● **Task statement**: Convert the text lines from every one of the records below into a single numbered list, omitting blank lines and leaving the pictures out of the answer.

● **Material for this task**:
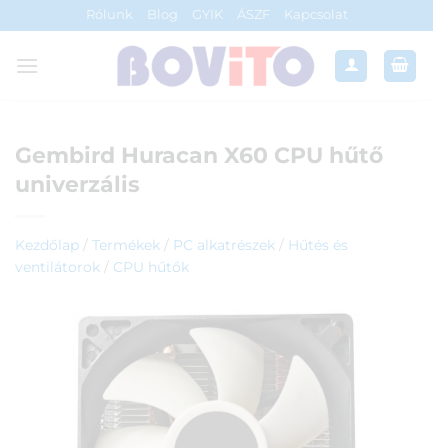
Skip
Rólunk
Blog
GYIK
ÁSZF
Kapcsolat
to
content
Gembird Huracan X60 CPU hűtő
univerzális
Kezdőlap
/
Termékek
/
PC alkatrészek
/
Hűtés és
ventilátorok
/
CPU hűtők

● **Result of the exercise**:
1. Skip
2. Rólunk
3. Blog
4. GYIK
5. ÁSZF
6. Kapcsolat
7. to
8. content
9. Gembird Huracan X60 CPU hűtő
10. univerzális
11. Kezdőlap
12. /
13. Termékek
14. /
15. PC alkatrészek
16. /
17. Hűtés és
18. ventilátorok
19. /
20. CPU hűtők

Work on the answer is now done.